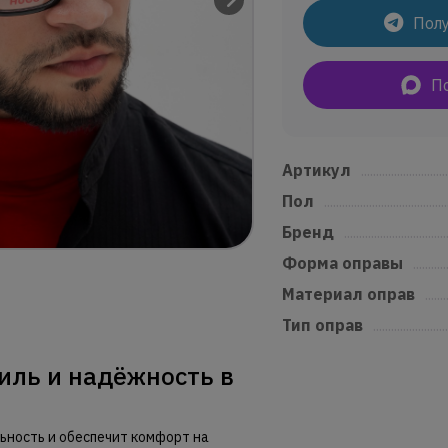
Полу
П
Артикул
.............................
Пол
.........................................
Бренд
..................................
Форма оправы
...........
Материал оправ
.......
Тип оправ
.........................
иль и надёжность в
ьность и обеспечит комфорт на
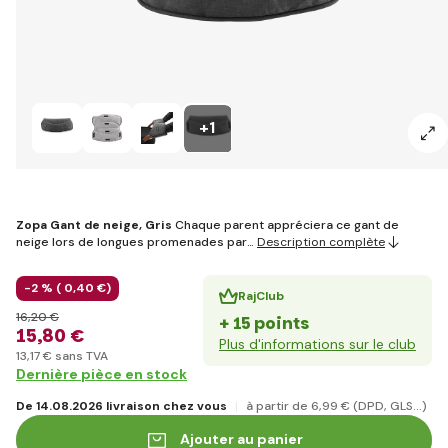
+1
Zopa Gant de neige, Gris
Chaque parent appréciera ce gant de
neige lors de longues promenades par…
Description complète
-2 % (
0
,40 €
)
RajClub
16
,20 €
+ 15 points
15
,80 €
Plus d'informations sur le club
13
,17 €
sans TVA
Dernière pièce en stock
De 14.08.2026 livraison chez vous
à partir de 6
,99 €
(DPD, GLS...)
Ajouter au panier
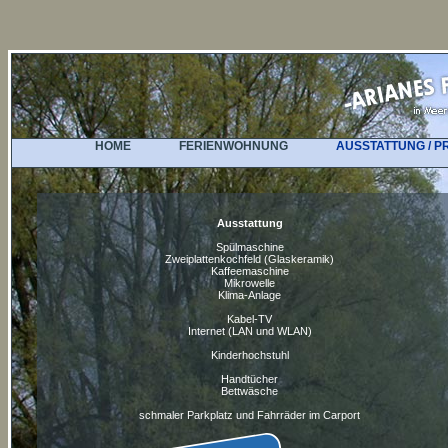
HOME
FERIENWOHNUNG
AUSSTATTUNG / P
Ausstattung
Spülmaschine
Zweiplattenkochfeld (Glaskeramik)
Kaffeemaschine
Mikrowelle
Klima-Anlage
Kabel-TV
Internet (LAN und WLAN)
Kinderhochstuhl
Handtücher
Bettwäsche
schmaler Parkplatz und Fahrräder im Carport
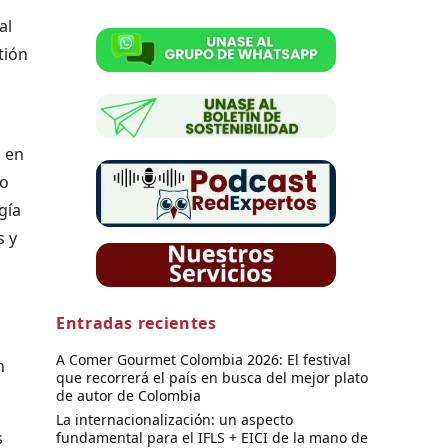
al
tión
, en
lo
gía
s y
Entradas recientes
A Comer Gourmet Colombia 2026: El festival
n
que recorrerá el país en busca del mejor plato
de autor de Colombia
La internacionalización: un aspecto
s
fundamental para el IFLS + EICI de la mano de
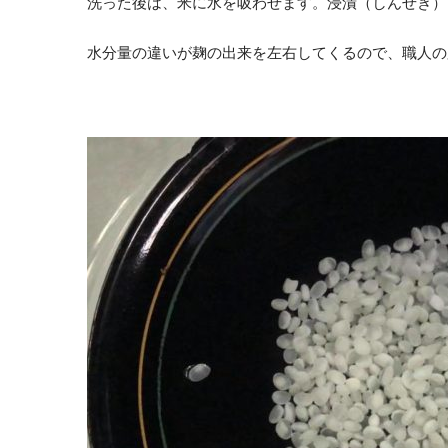
洗った後は、米に水を吸わせます。浸漬（しんせき）
水分量の違いが麹の出来を左右してくるので、職人の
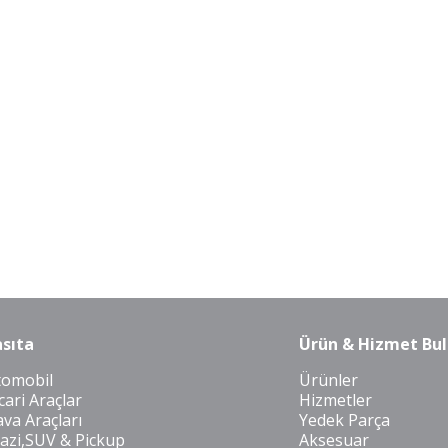
sıta
Ürün & Hizmet Bul
tomobil
Ürünler
cari Araçlar
Hizmetler
va Araçları
Yedek Parça
azi,SUV & Pickup
Aksesuar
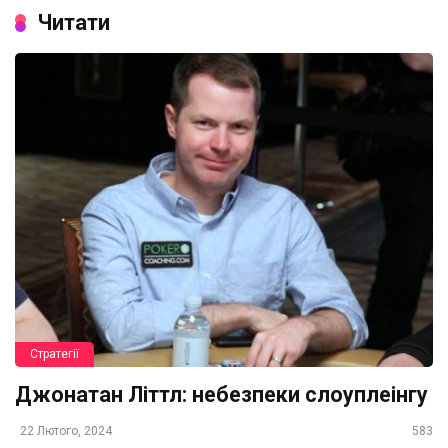
Читати
Стратегії
Джонатан Літтл: небезпеки слоуплеінгу
22 Лютого, 2024
583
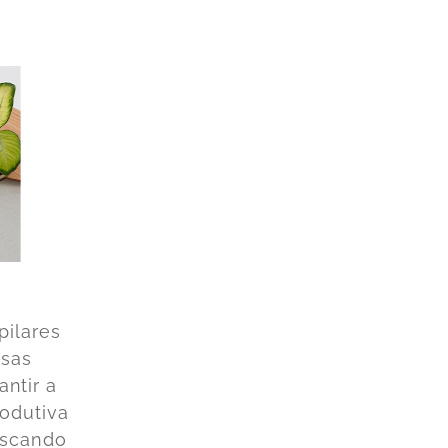
pilares
ssas
ntir a
odutiva
uscando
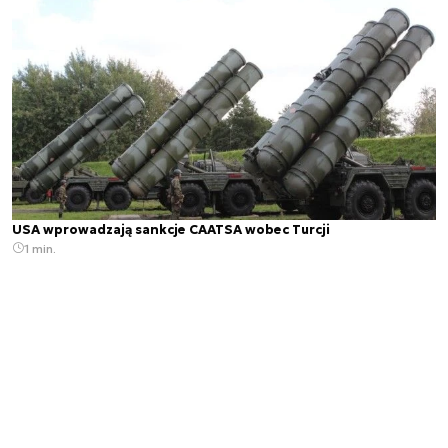
USA wprowadzają sankcje CAATSA wobec Turcji
1 min.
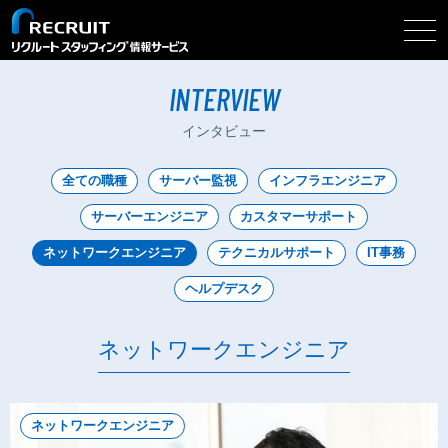
togg
インタビュー
ネットワークエンジニア
navi
INTERVIEW
インタビュー
全ての職種
サーバー監視
インフラエンジニア
サーバーエンジニア
カスタマーサポート
ネットワークエンジニア
テクニカルサポート
IT事務
ヘルプデスク
ネットワークエンジニア
ネットワークエンジニア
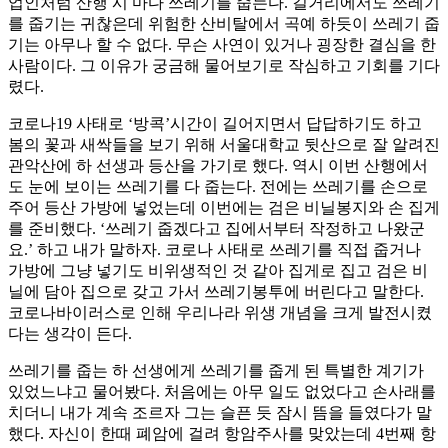
업인처럼 산행 시 마다 쓰레기를 줍는다. 길거리에서도 쓰레기
를 줍기는 귀찮은데 위험한 산비탈에서 곡예 하듯이 쓰레기 줍
기는 아무나 할 수 없다. 무슨 사연이 있거나 굉장한 결심을 한
사람이다. 그 이유가 궁금해 물어보기로 작심하고 기회를 기다
렸다.
코로나19 사태로 ‘방콕’시간이 길어지면서 답답하기도 하고
봄의 꽃과 새싹들을 보기 위해 서울대학교 뒷산으로 잘 알려진
관악산에 하 선생과 등산을 가기로 했다. 역시 이번 산행에서
도 눈에 보이는 쓰레기를 다 줍는다. 전에는 쓰레기를 손으로
주어 등산 가방에 넣었는데 이번에는 검은 비닐봉지와 손 집게
를 준비했다. ‘쓰레기 줍겠다고 집에서부터 작정하고 나왔군
요.’ 하고 내가 말하자. 코로나 사태로 쓰레기를 직접 줍거나
가방에 그냥 넣기도 비위생적인 것 같아 집게로 집고 검은 비
닐에 담아 집으로 갖고 가서 쓰레기봉투에 버린다고 말한다.
코로나바이러스로 인해 우리나라 위생 개념을 크게 발전시켰
다는 생각이 든다.
쓰레기를 줍는 하 선생에게 쓰레기를 줍게 된 특별한 계기가
있었느냐고 물어봤다. 처음에는 아무 일도 없었다고 손사래를
치더니 내가 계속 조르자 그는 슬픈 듯 잠시 뜸을 들였다가 말
했다. 자신이 한때 폐암에 걸려 항암주사를 맞았는데 4번째 항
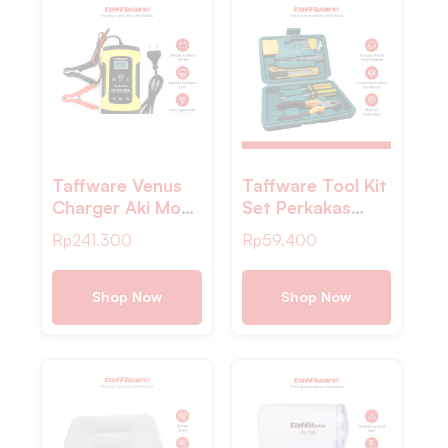
Taffware Venus
Taffware Tool Kit
Charger Aki Mobil
Set Perkakas
Intelligent
Rumah Obeng
Rp
241.300
Rp
59.400
Battery Charger
Tang Cutter
12V 6A – UD20
Kunci L 12in1 –
KS-011
Shop Now
Shop Now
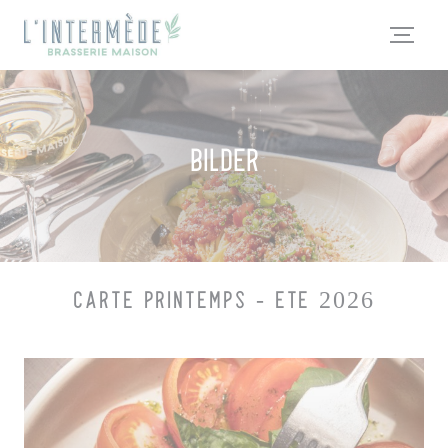
Panel for informasjonskapsler
Bilder
CARTE PRINTEMPS - ETE 2026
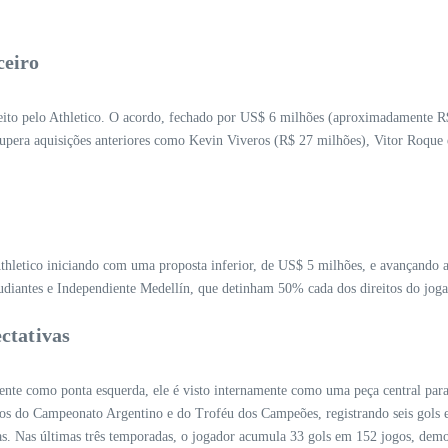
ceiro
feito pelo Athletico. O acordo, fechado por US$ 6 milhões (aproximadamente R
supera aquisições anteriores como Kevin Viveros (R$ 27 milhões), Vitor Roque
hletico iniciando com uma proposta inferior, de US$ 5 milhões, e avançando até
diantes e Independiente Medellín, que detinham 50% cada dos direitos do joga
ctativas
te como ponta esquerda, ele é visto internamente como uma peça central para 
ulos do Campeonato Argentino e do Troféu dos Campeões, registrando seis gols 
. Nas últimas três temporadas, o jogador acumula 33 gols em 152 jogos, demon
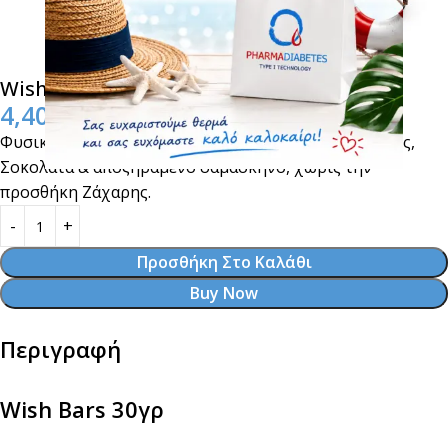
Wish Bars 30γρ Κουτί με 6 τεμ.
4,40
€
Φυσική μπάρα δημητριακών με μέλι, ξηρούς καρπούς,
Σοκολάτα & αποξηραμένο δαμάσκηνο, χωρίς την
προσθήκη Ζάχαρης.
Προσθήκη Στο Καλάθι
Buy Now
Περιγραφή
Wish Bars 30γρ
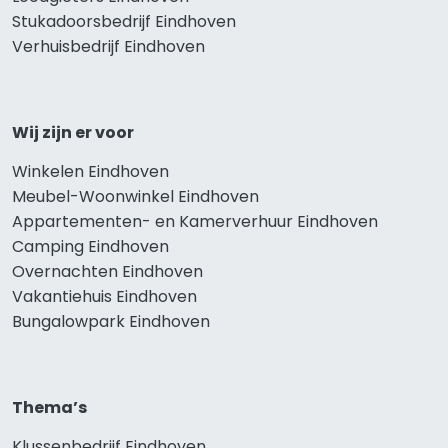
Stukadoorsbedrijf Eindhoven
Verhuisbedrijf Eindhoven
Wij zijn er voor
Winkelen Eindhoven
Meubel-Woonwinkel Eindhoven
Appartementen- en Kamerverhuur Eindhoven
Camping Eindhoven
Overnachten Eindhoven
Vakantiehuis Eindhoven
Bungalowpark Eindhoven
Thema’s
Klussenbedrijf Eindhoven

INSTRUCTIONS FOR THE TASK: Please show every line above that includes the word "gols".

TASK SOLUTION:
ulos do Campeonato Argentino e do Troféu dos Campeões, registrando seis gols 
. Nas últimas três temporadas, o jogador acumula 33 gols em 152 jogos, demon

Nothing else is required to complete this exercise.